• [Problem statement]: Copy out, word for word, the lines of the data below that run from the line containing "At which category" through the end of the data, including both ends. Omit the pictures.

[Data records]
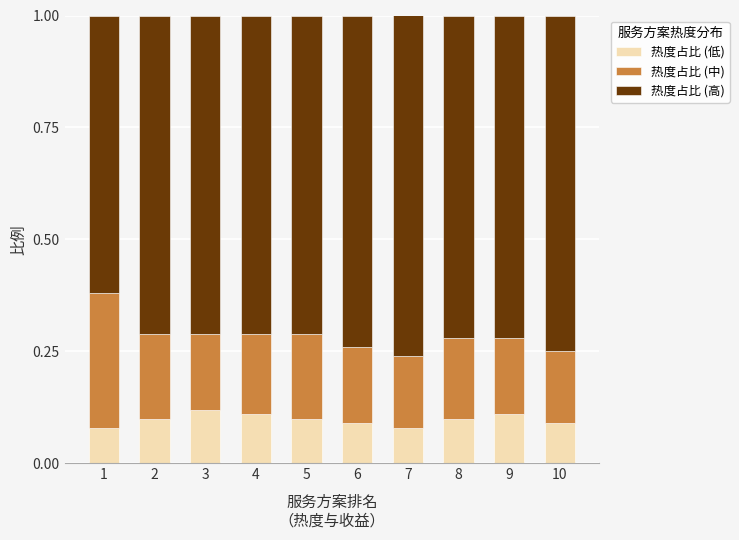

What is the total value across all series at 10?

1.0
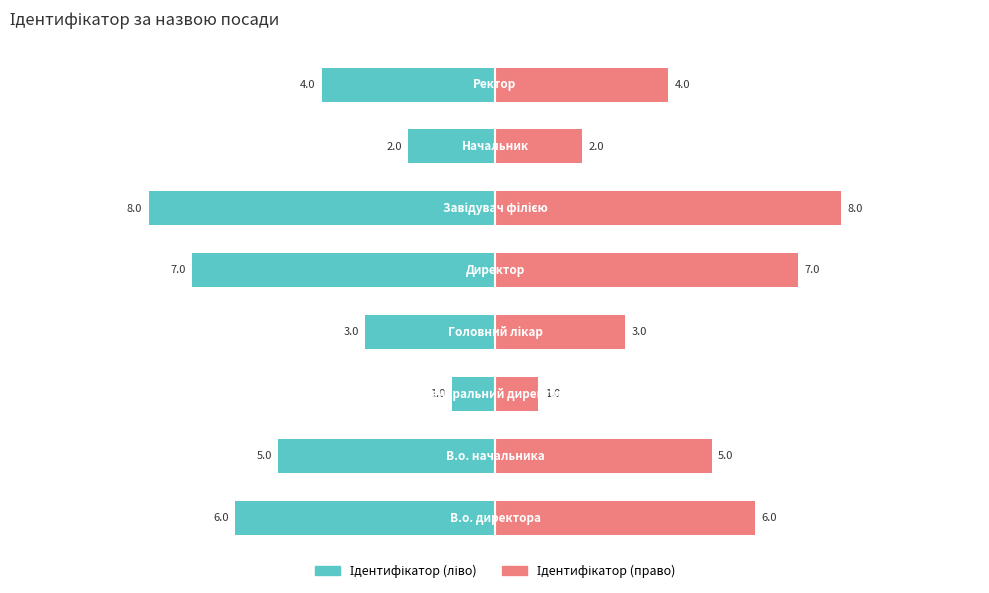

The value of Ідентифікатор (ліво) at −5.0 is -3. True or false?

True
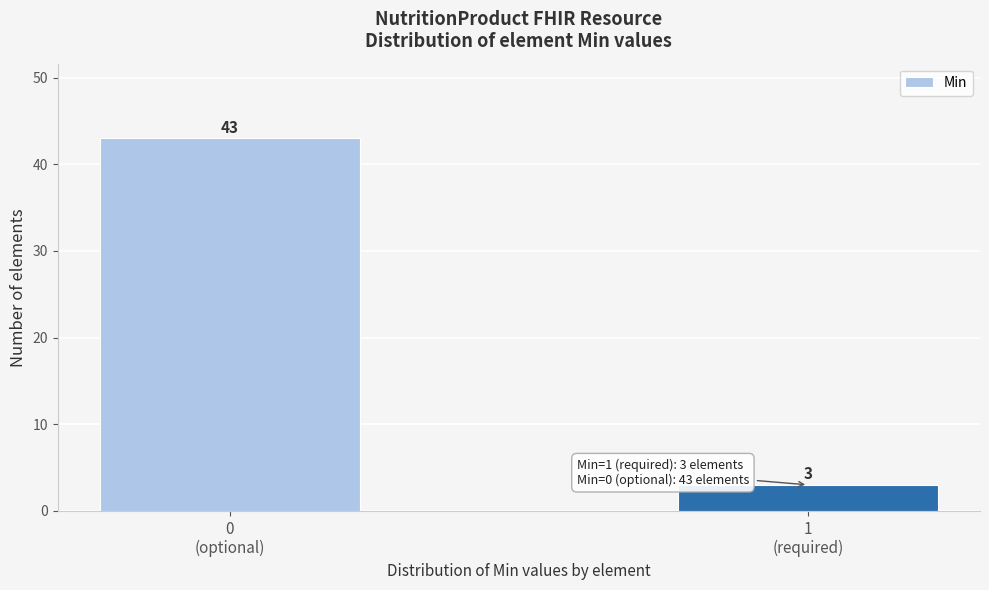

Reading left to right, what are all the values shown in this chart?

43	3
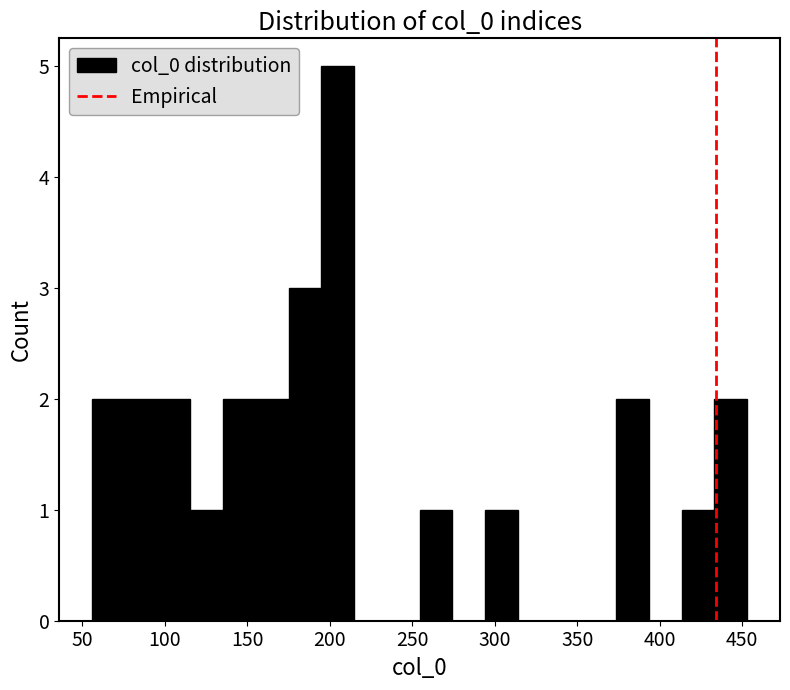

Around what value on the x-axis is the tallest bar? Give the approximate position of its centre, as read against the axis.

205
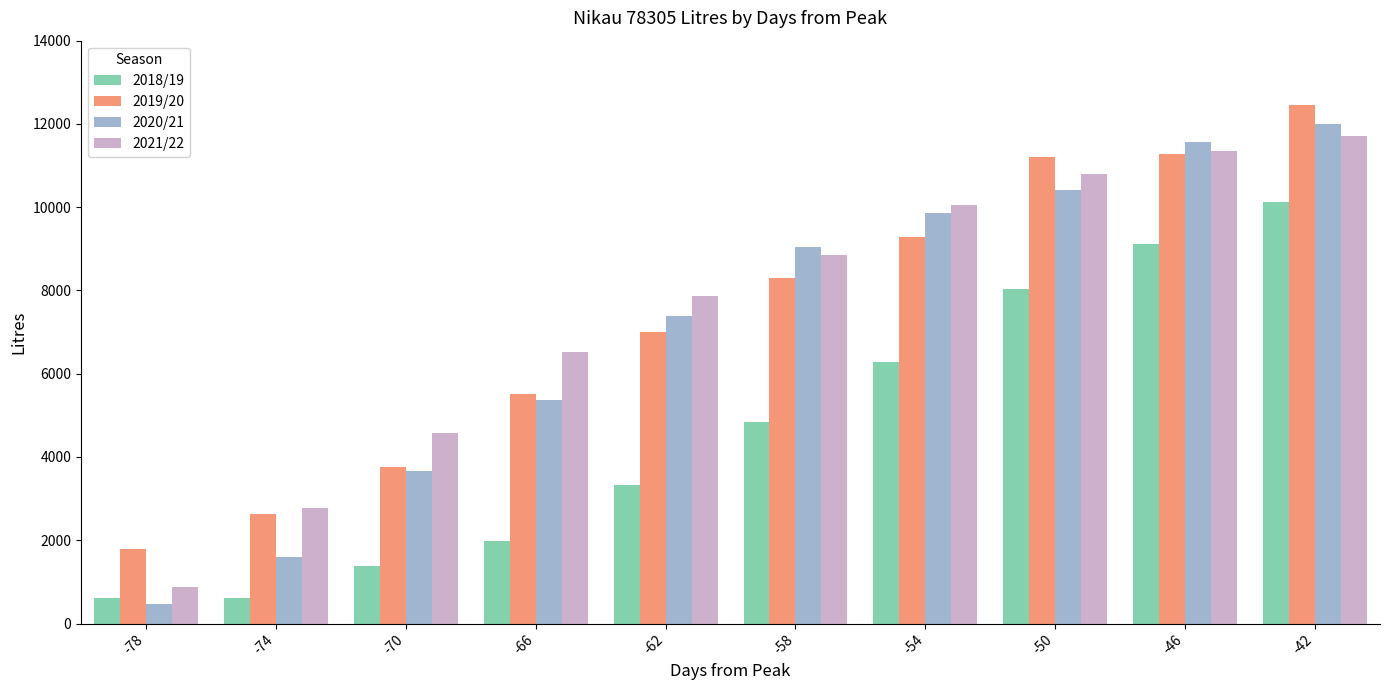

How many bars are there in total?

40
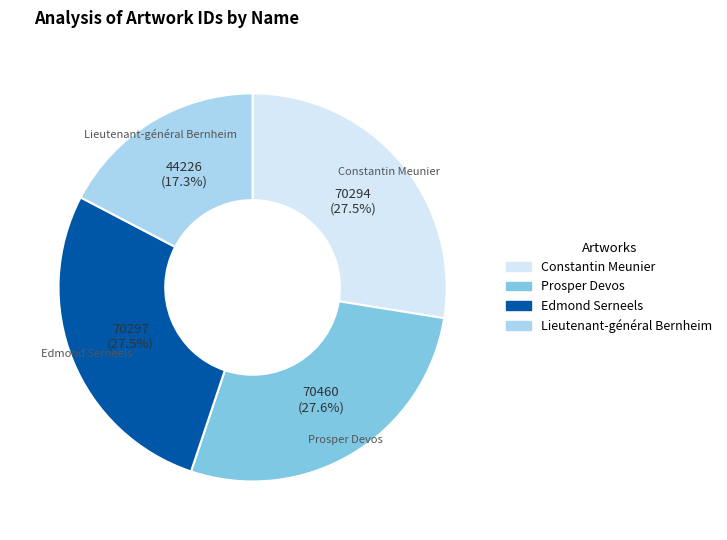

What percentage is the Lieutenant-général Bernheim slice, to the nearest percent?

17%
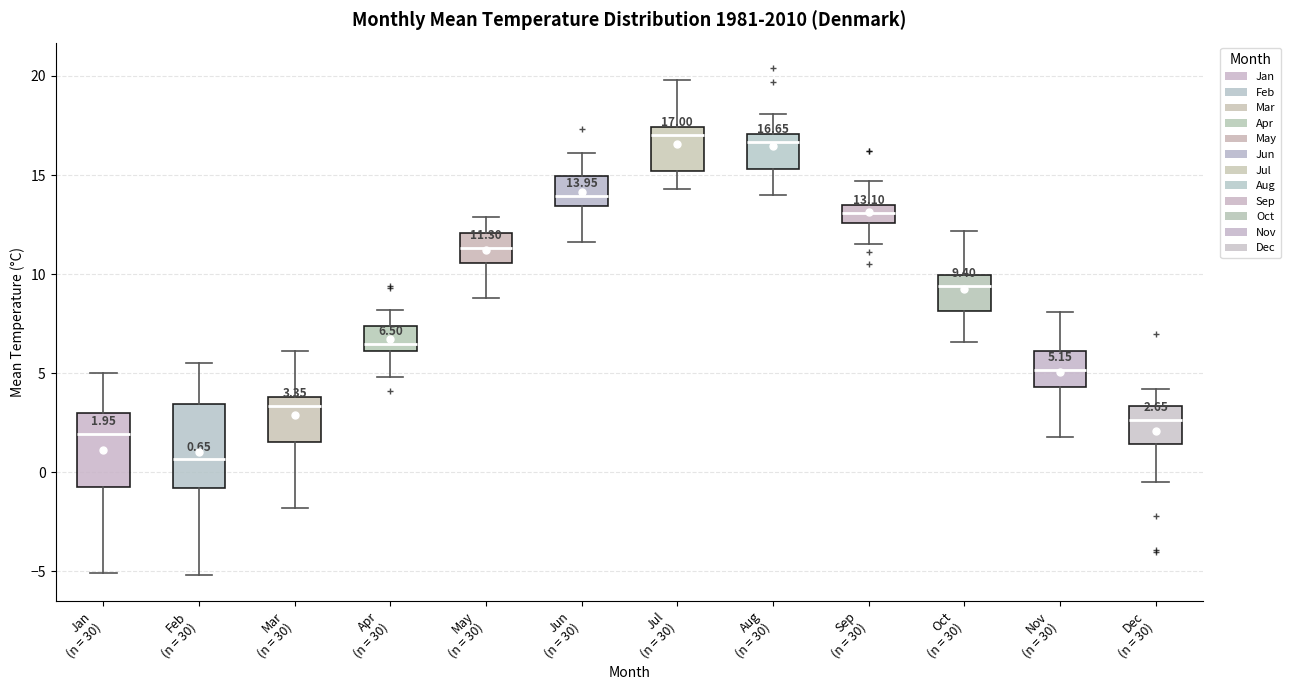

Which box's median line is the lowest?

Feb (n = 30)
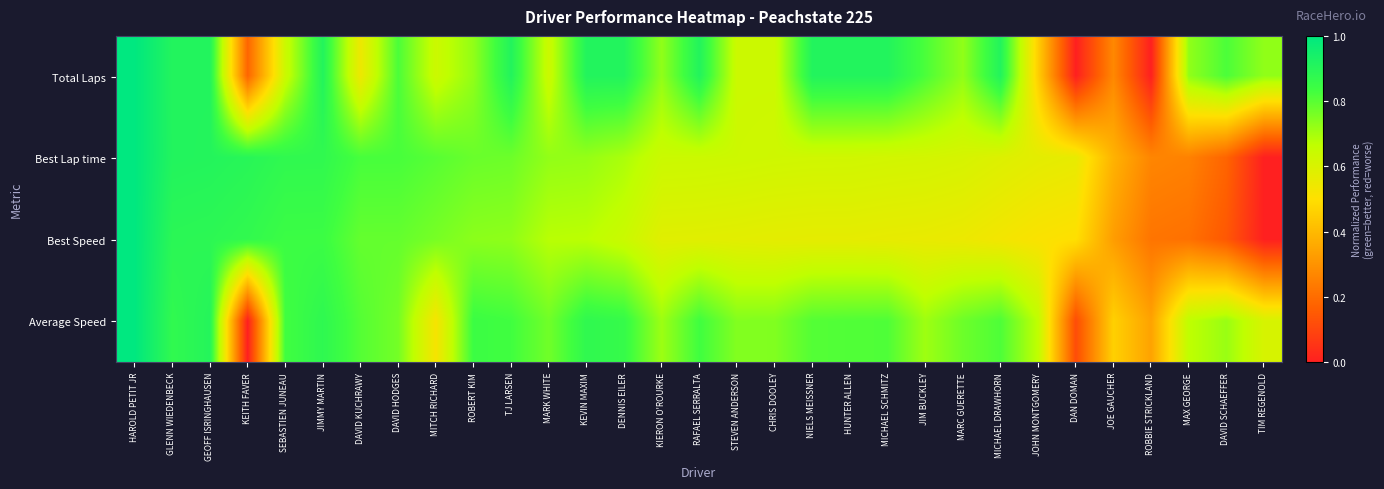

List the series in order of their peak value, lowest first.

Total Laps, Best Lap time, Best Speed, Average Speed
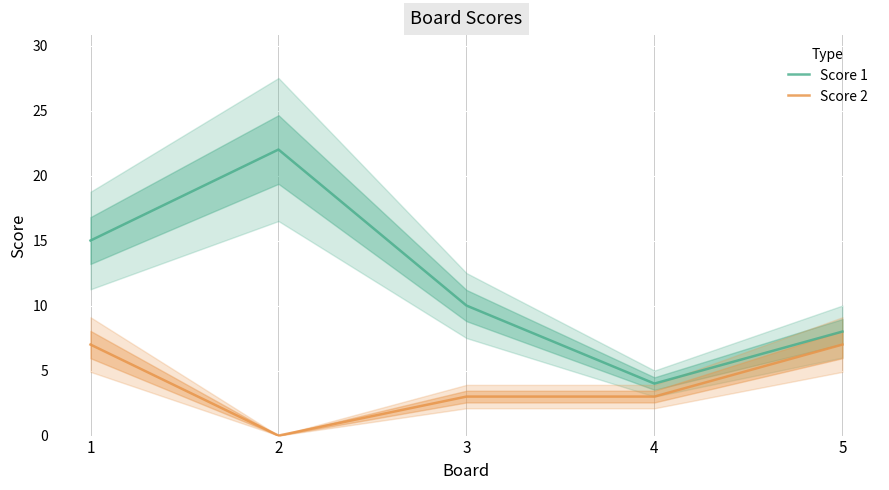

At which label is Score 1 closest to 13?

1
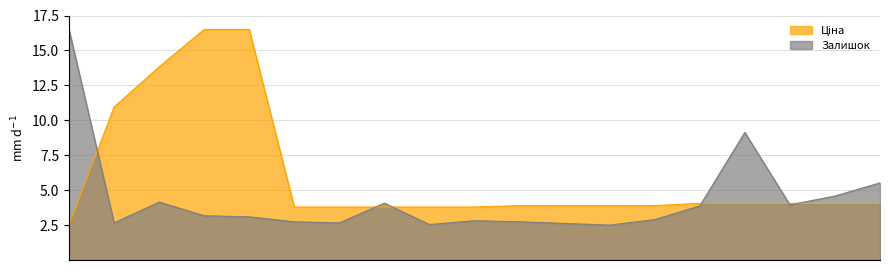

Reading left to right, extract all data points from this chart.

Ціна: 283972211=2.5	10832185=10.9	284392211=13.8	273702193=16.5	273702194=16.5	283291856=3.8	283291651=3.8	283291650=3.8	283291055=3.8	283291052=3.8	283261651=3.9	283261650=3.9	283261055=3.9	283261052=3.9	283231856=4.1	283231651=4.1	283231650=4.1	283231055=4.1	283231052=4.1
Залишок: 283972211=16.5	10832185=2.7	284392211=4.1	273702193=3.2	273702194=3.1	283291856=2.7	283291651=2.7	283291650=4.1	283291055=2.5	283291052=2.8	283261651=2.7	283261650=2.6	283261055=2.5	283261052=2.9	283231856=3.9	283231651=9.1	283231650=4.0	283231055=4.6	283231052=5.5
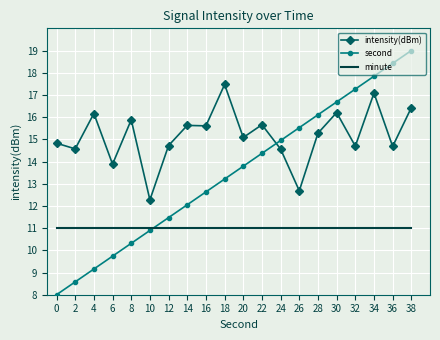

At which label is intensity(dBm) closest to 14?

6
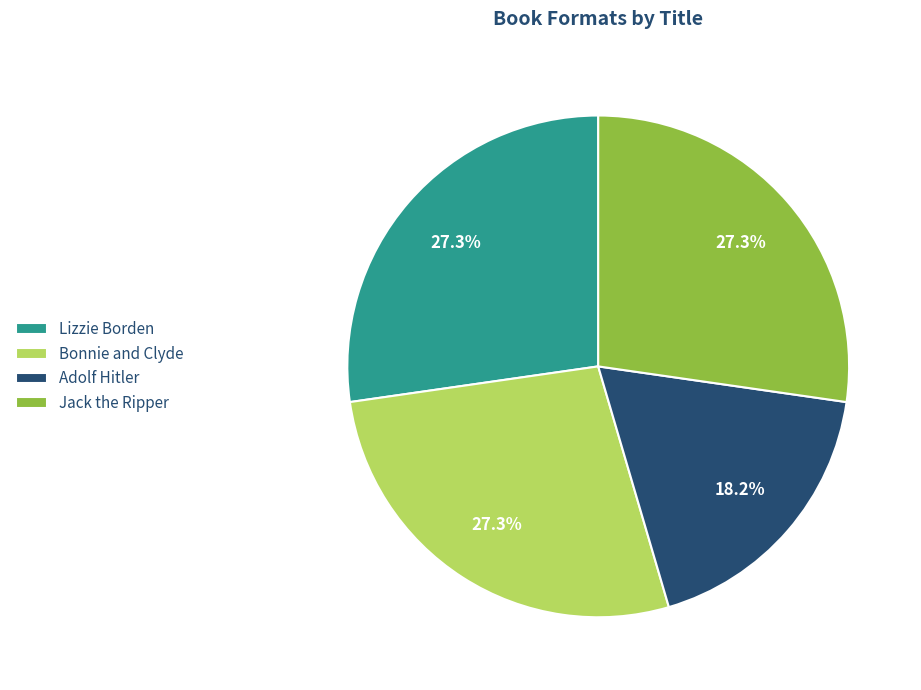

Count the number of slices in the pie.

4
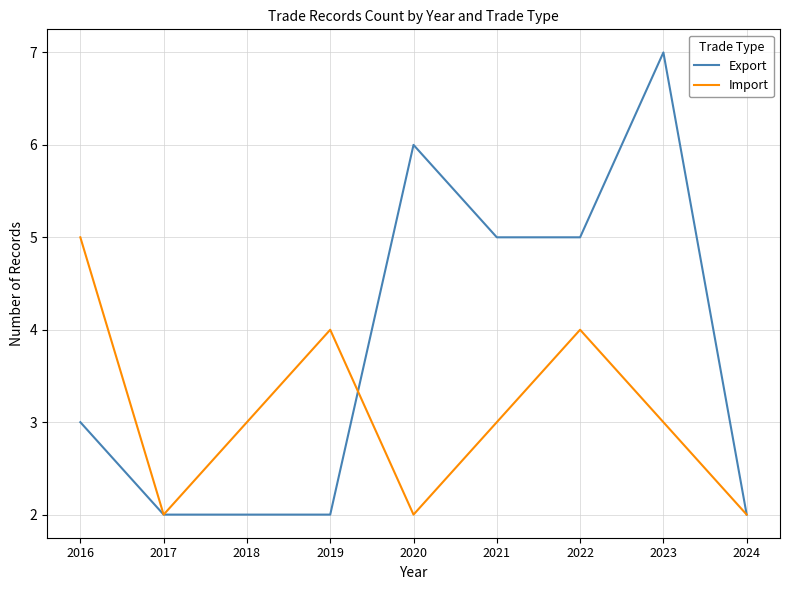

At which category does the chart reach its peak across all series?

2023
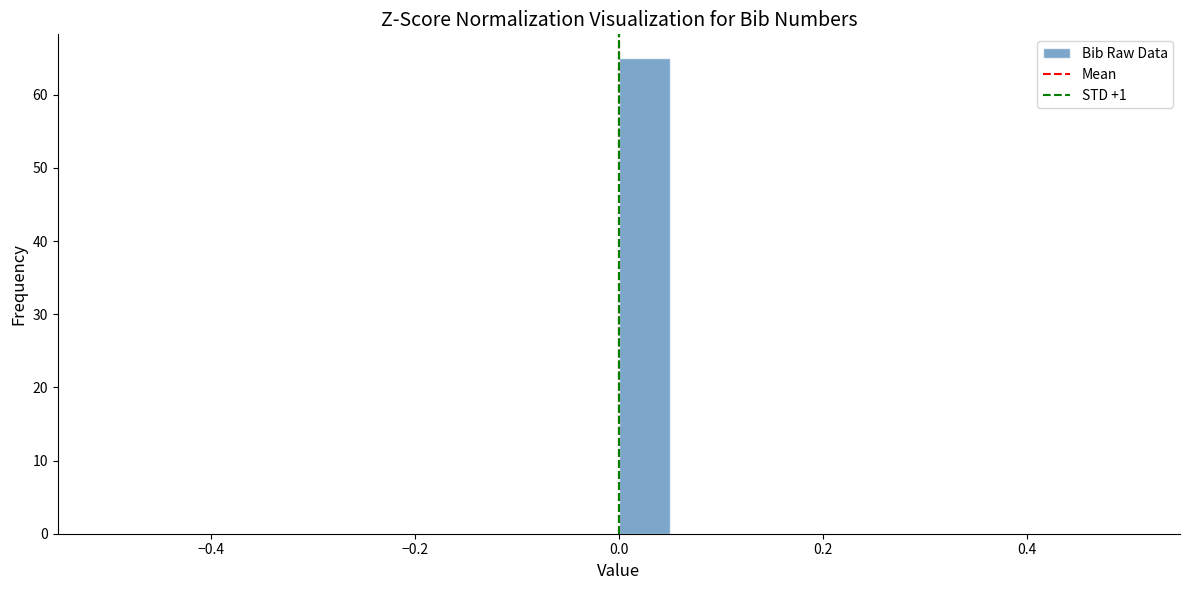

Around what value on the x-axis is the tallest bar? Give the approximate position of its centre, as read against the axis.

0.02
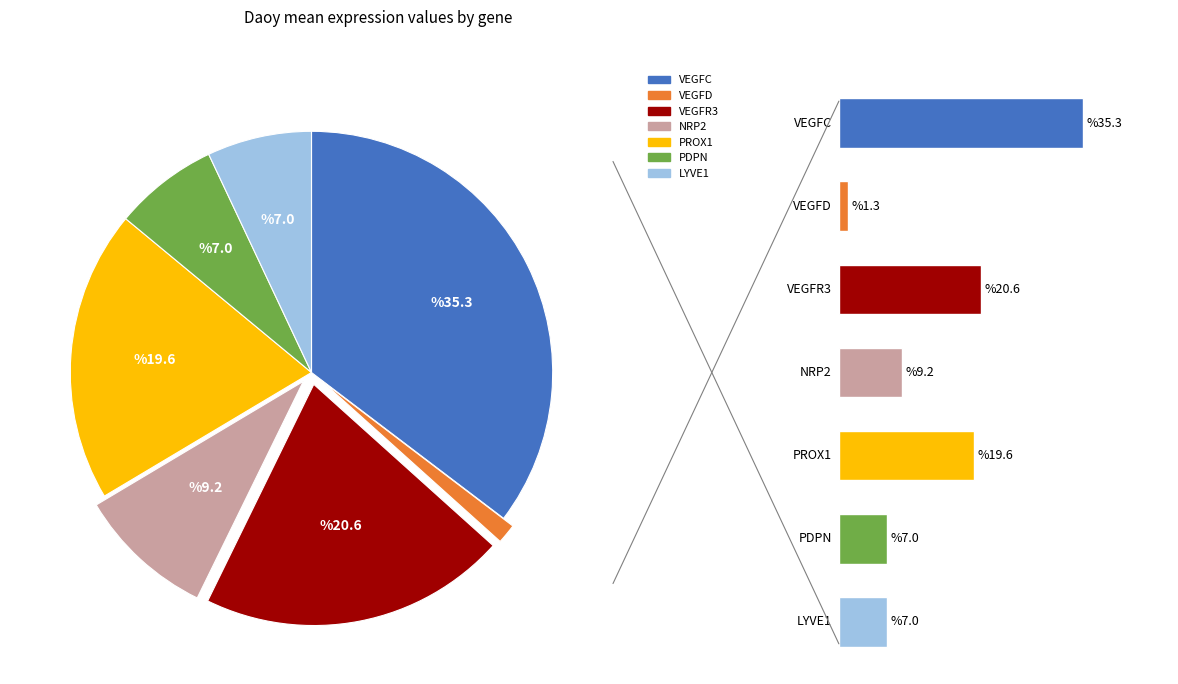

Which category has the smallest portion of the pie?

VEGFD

• [Completed task]:
At which category does the chart reach its peak across all series?

2023

Around what value on the x-axis is the tallest bar? Give the approximate position of its centre, as read against the axis.

0.02

Which category has the smallest portion of the pie?

VEGFD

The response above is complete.